A-t-on besoin de la bénédiction de la culture légitime pour reconnaître le talent? On peut aimer Cassavettes et trouver que Columbo a été un formidable rôle, incarné à la perfection par un comédien surdoué.

Comme souvent, Umberto Eco n’est pas tombé loin quand il décrit Columbo comme la nouvelle manifestation du petit homme, héros au rabais de la modernité télévisée (De Superman au surhomme, Grasset, 1993). Mais l’auteur du Nom de la Rose était déjà trop star lui-même pour être encore sensible à la part de revanche de classe que comporte le feuilleton.

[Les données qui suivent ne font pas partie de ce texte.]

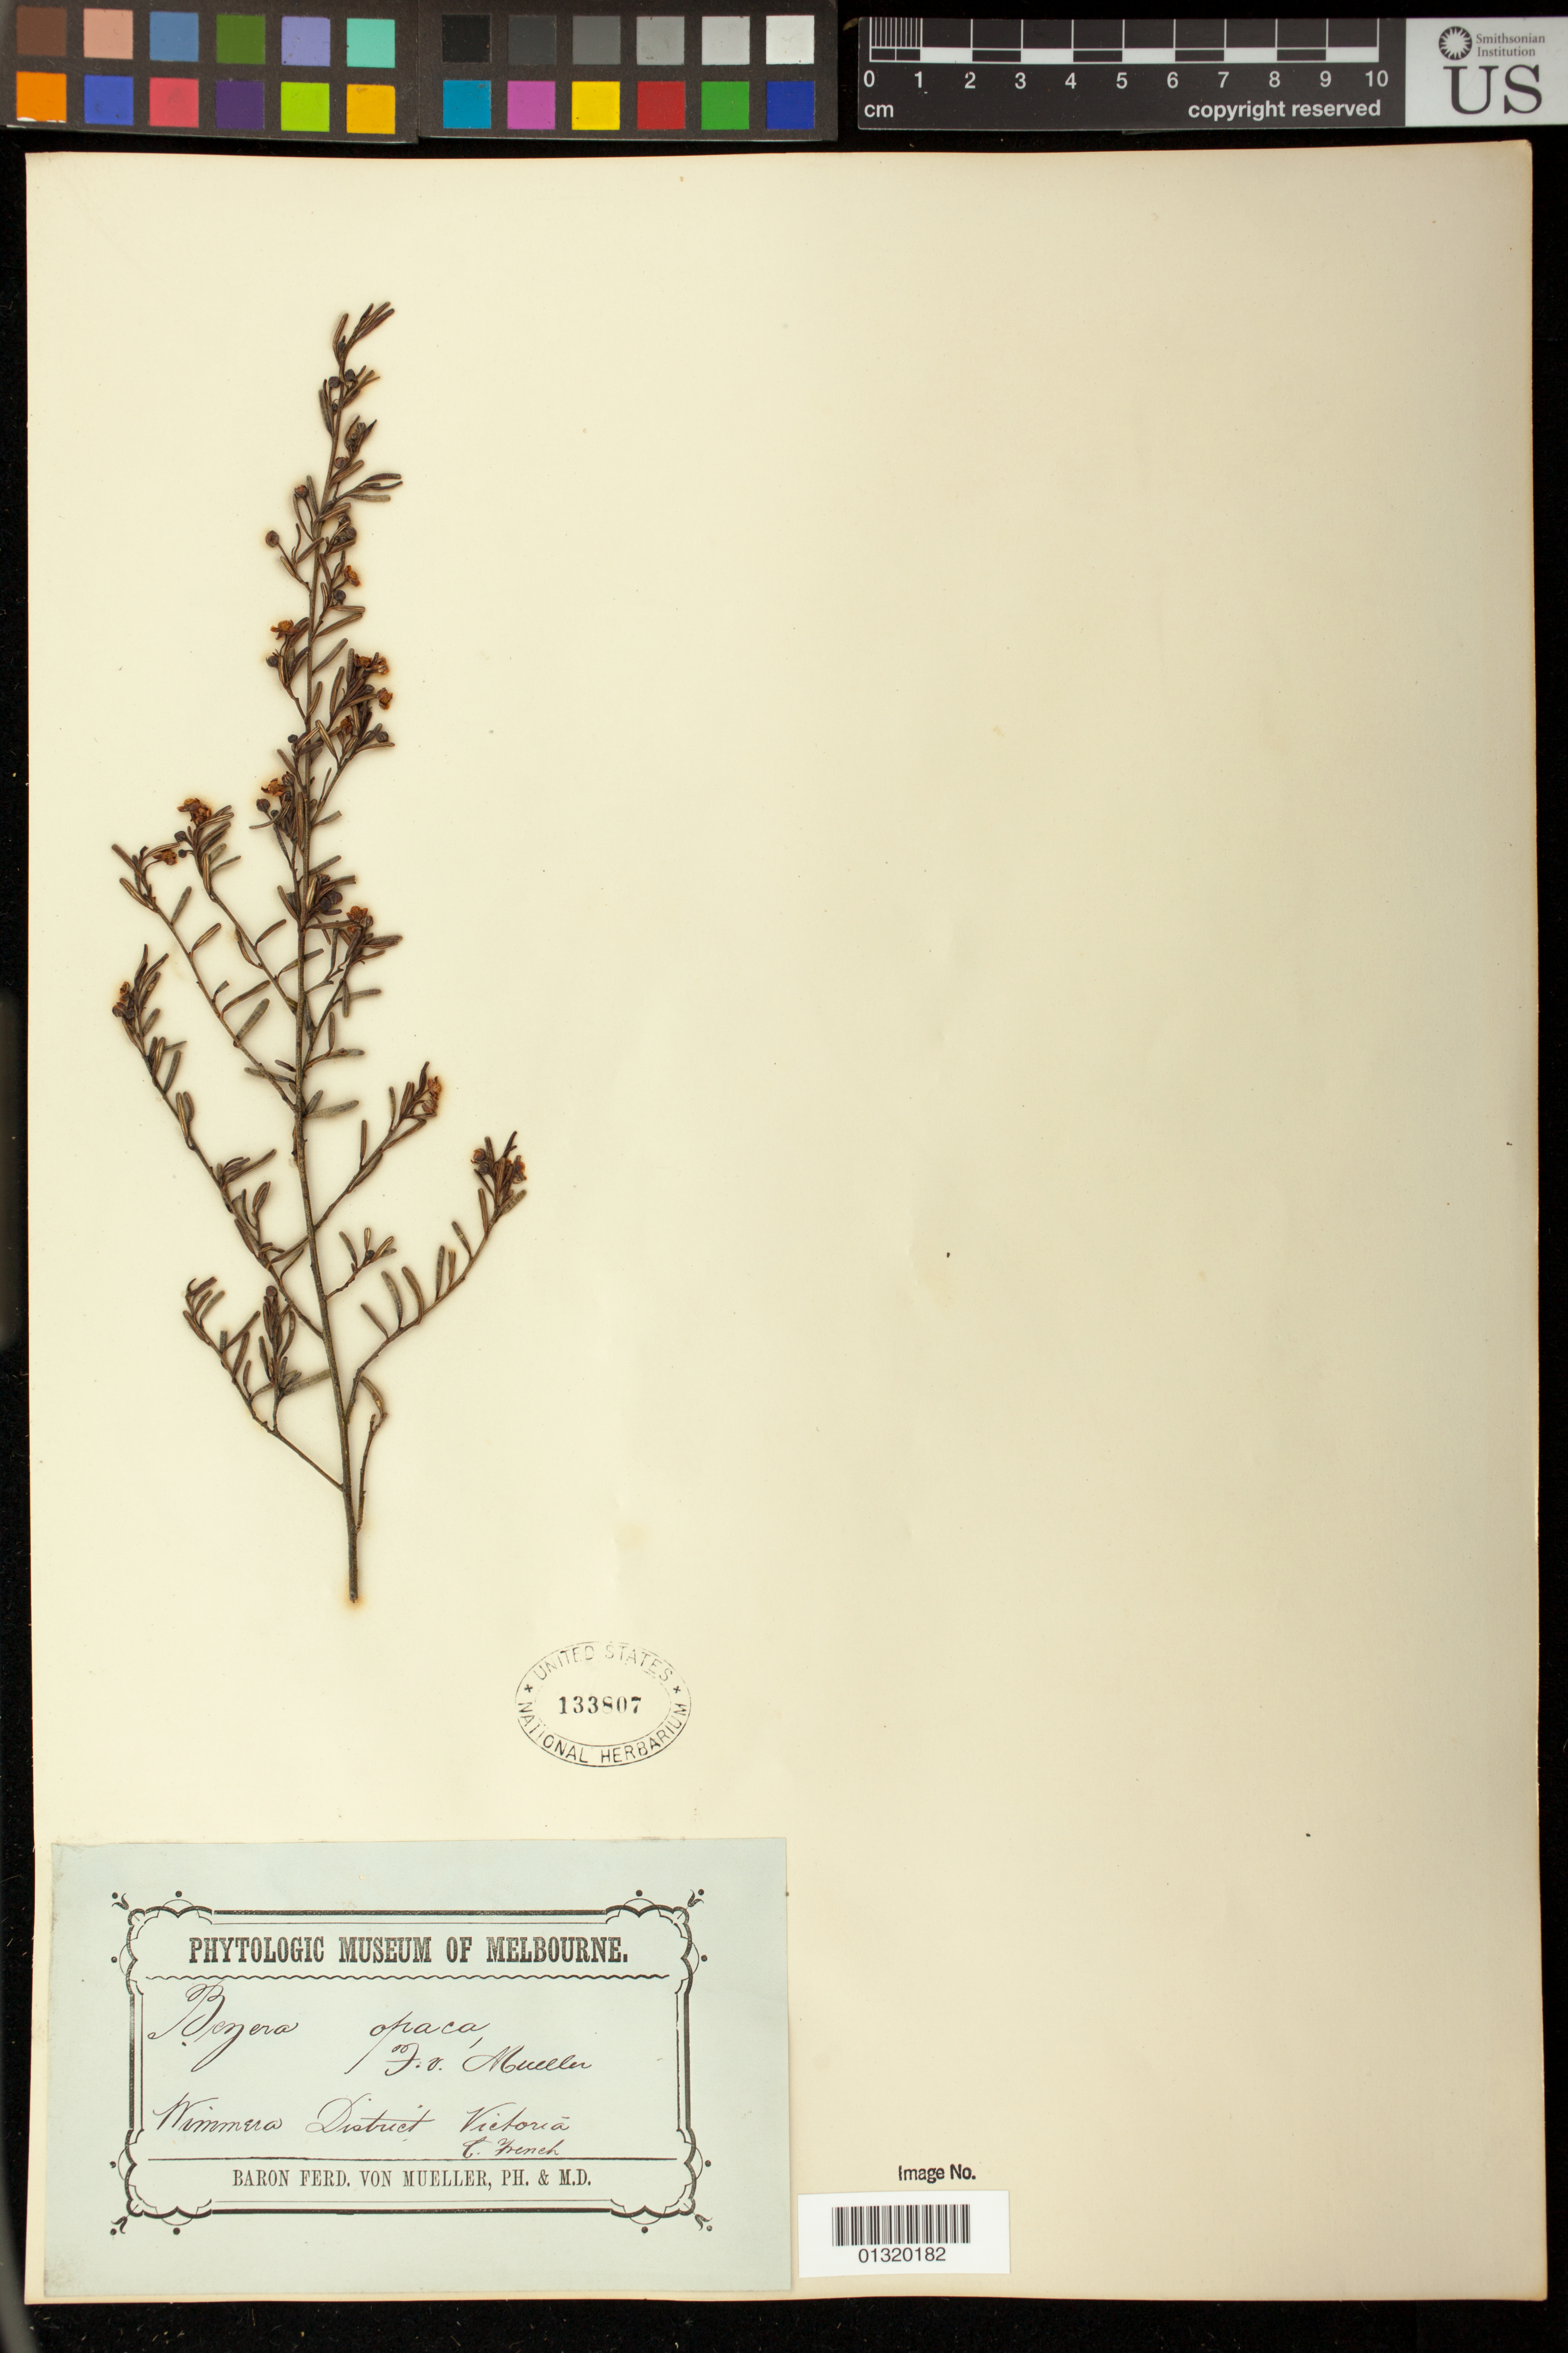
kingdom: Plantae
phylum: Tracheophyta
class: Magnoliopsida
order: Malpighiales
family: Euphorbiaceae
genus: Beyeria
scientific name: Beyeria opaca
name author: F. Muell.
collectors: C. French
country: Australia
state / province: Victoria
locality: Wimmera District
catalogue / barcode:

En promenant son imper crade et ses manières de beauf dans les salons de grands bourgeois convaincus de leur impunité, l’inspecteur venge les prolos du monde entier, qui n’aimeraient rien tant que secouer la cendre de leur cigare à deux balles sur le tapis angora et faire trembler les puissants d’un «encore un p’tit détail» (« just one more thing« )…

Oui, la télé peut parfois venger les pauvres, et Columbo a été un de ces feuilletons universels qui a signé la montée en puissance de la culture télévisuelle, l’envers satirique du personnage incarné au cinéma par James Bond, avec épouse légitime invisible et moyens riquiqui, quand le grand écran affichait ses pin-up et ses dollars. Une création d’époque, un rôle comme il n’y en a que quelques-uns par génération, que Peter Falk incarnait visiblement avec un plaisir gourmand. Salut, l’artiste!